The following is a short description of a typical rural elite marriage.
V. told me that a good husband is one who not only gives money to the household and pays school fees, but who will also discuss plans with his wife and listen to her point of view. She and her husband have a marriage which is fairly typical of the new rural elite. Her husband is the headmaster of a village primary school. She married at age 19, had two children, became the secretary of the local women's cooperative, did some petty trading in prepared foodstuffs and worked a slightly larger than average farm. After the birth of her third child, at age 28, she decided to return to school to get a teacher's certificate. Her husband was instrumental in her return by providing encouragement and financing. When V. finished college she and her husband both found employment teaching in Kumbo, where they began to build a large modern cement-block house, and had four more children. With the help of her daughter and some relatives, whom she pays in cash and a percentage of the crops, V. continues to farm in their home village, spending school vacations on her farm. Using some of her salary, she has become quite successful as a petty trader buying produce from women in the small market in her village and selling it in the larger market in Kumbo. Her eldest daughter is now in secondary school, and she and her husband are hoping that this daughter, and all their children, will be able to go to college or even to university. While V. and her husband keep separate accounts, they pool their resources at critical times in order to pursue their shared vision of a modern lifestyle. This has enabled them to put together a distinctively elite lifestyle, denoted by the clothes they wear, their house and furnishings, and an emphasis on cleanliness and neatness in their presentation of self.

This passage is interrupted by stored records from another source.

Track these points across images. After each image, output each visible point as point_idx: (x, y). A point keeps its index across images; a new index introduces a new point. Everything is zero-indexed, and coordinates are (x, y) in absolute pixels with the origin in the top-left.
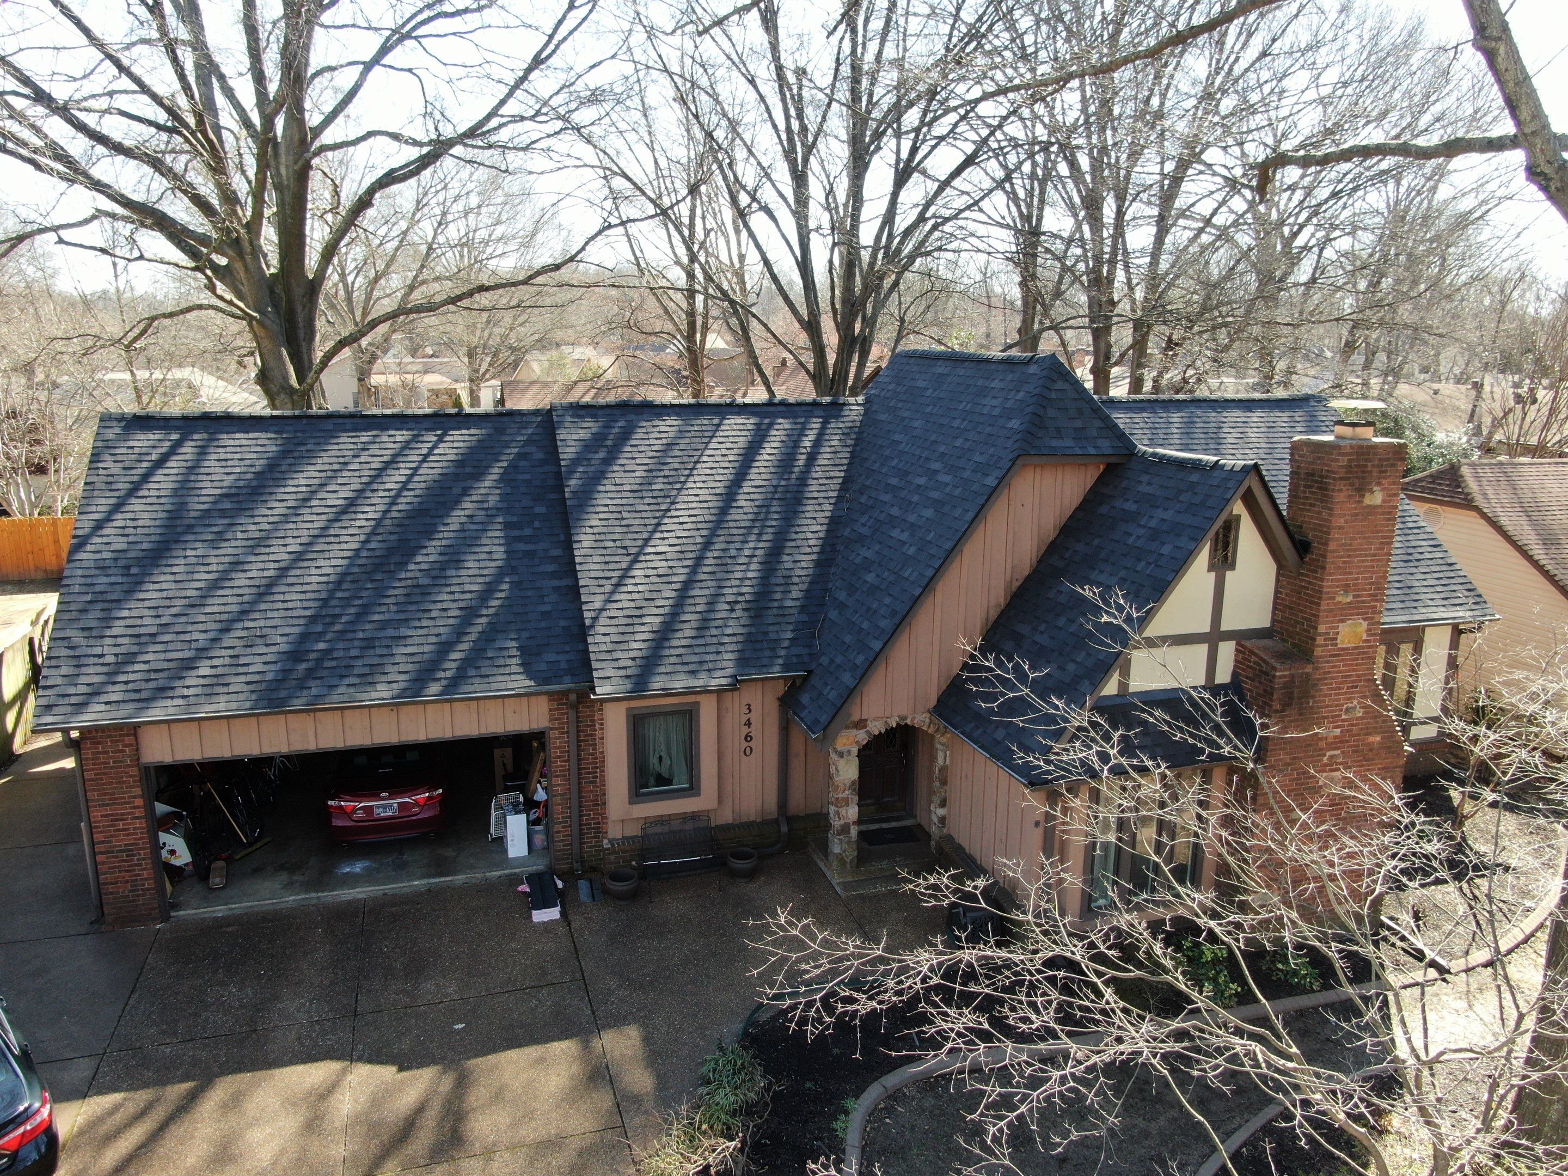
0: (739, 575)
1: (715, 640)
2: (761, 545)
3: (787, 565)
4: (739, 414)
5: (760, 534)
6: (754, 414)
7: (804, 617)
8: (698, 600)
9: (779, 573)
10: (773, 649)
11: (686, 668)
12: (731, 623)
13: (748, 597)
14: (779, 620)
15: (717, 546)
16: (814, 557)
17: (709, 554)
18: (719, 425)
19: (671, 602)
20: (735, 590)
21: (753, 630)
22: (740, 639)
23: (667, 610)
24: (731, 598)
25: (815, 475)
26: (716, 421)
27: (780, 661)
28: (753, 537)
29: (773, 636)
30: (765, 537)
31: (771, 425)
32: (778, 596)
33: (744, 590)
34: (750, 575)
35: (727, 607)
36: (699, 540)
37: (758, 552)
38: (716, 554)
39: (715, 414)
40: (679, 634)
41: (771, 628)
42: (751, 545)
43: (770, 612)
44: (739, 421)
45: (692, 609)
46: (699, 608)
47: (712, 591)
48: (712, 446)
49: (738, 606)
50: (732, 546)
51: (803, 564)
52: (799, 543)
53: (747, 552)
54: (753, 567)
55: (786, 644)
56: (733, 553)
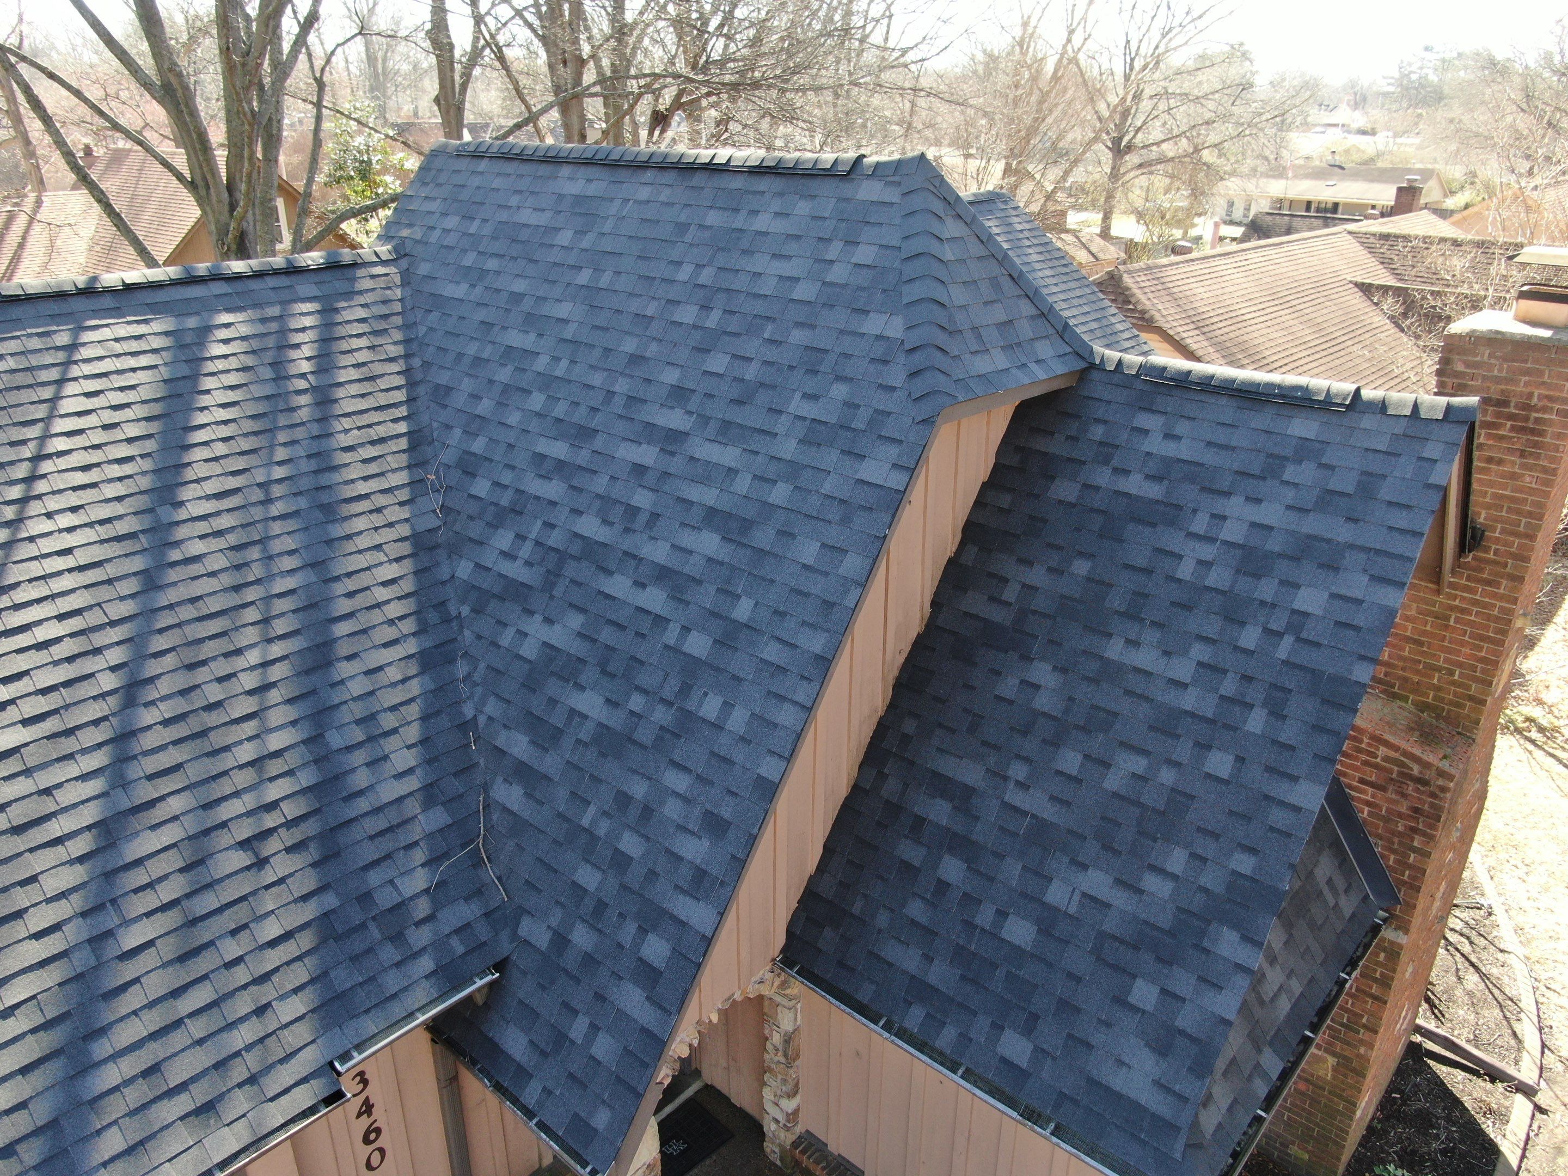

Elite women as well as men can now accrue symbolic capital in the form of education. Women with a minimum of a secondary school education now seek salaried employment. Educated men and women marry each other and may combine interests and resources to accumulate resources to permit a distinctive elite lifestyle marked by the ability to consume and display 'western' or 'modern' consumer goods. An important aspect of symbolic capital in Nso' today is that it includes new forms of cultural capital, represented by access to education and jobs which, if not gender blind, are accessible to males and females, but only among a small elite.
Given their history of protest, it is not surprising that in the current economic crisis women are beginning to rebel against what they see as an economic system put together and run by men which increasingly pressures and burdens women. Men are challenged to provide more help to women or risk both the withdrawal of female support and a takeover of economic resources by women. As 'The Cameroonian Woman in Development' states:

we [women] intend to fight the economic crises whose structure and origin are masculine , [emphasis added] by doing our utmost to buy, sell, own and control. In all this we shall always welcome men's advice and assistance, but only when solicited. One area we plan to be careful of, and that is our purses. We plan to keep the menfolk away from them. We may of course assist in paying their taxes to avoid being left in the cold when they are locked up, but we shall strive to let no franc of our sweat be drained into a tumbler of beer.'... (Wendi 1990)

In this we hear echoes of earlier women's protests in this part of Cameroon. The article is not radically feminist, but rather argues that times have changed, that men are not dealing with changing circumstances very well and that women are increasingly marginalized and unable to adequately feed their families. This document echoes the womens' view of men with which I began this paper.
We can see in young women's attitudes towards marriage and marriage strategies a sign of their current impatience with men. Many young women who have been educated beyond primary school and who have access to employment other than farming are choosing to stay single. They say they want to 'have something of their own' before they make a decision about marriage; they rhetorically ask, 'why should we get married and just work farm?'. Most of these single women have children, for this remains the mark of adulthood. They may continue to live in their father's compound, and may help their mothers with farming on weekends in exchange for childcare during the week.
These young women are not rejecting men entirely nor making a decision to stay single forever. But they are not willing to exchange their middle class status for a non-elite marriage. They have more options than their less fortunate non-elite friends, many of whom also do not wish only to farm, are unmarried and commonly referred to as 'second-hand.' Without family support,aan unmarried mother is in an unenviable position. For women whose families have few resources, this resistance is likely to result in a less desirable lifestyle. It may even lead to the feminization of poverty in rural villages since the trend for young women to resist traditional marriage arrangements is likely to effect the future of subsistence farming. Womens' marriage strategies have the potential to change the configuration of male power which depends so substantially on the ability and willingness of women to provision their husband's household and underwrite male accumulation.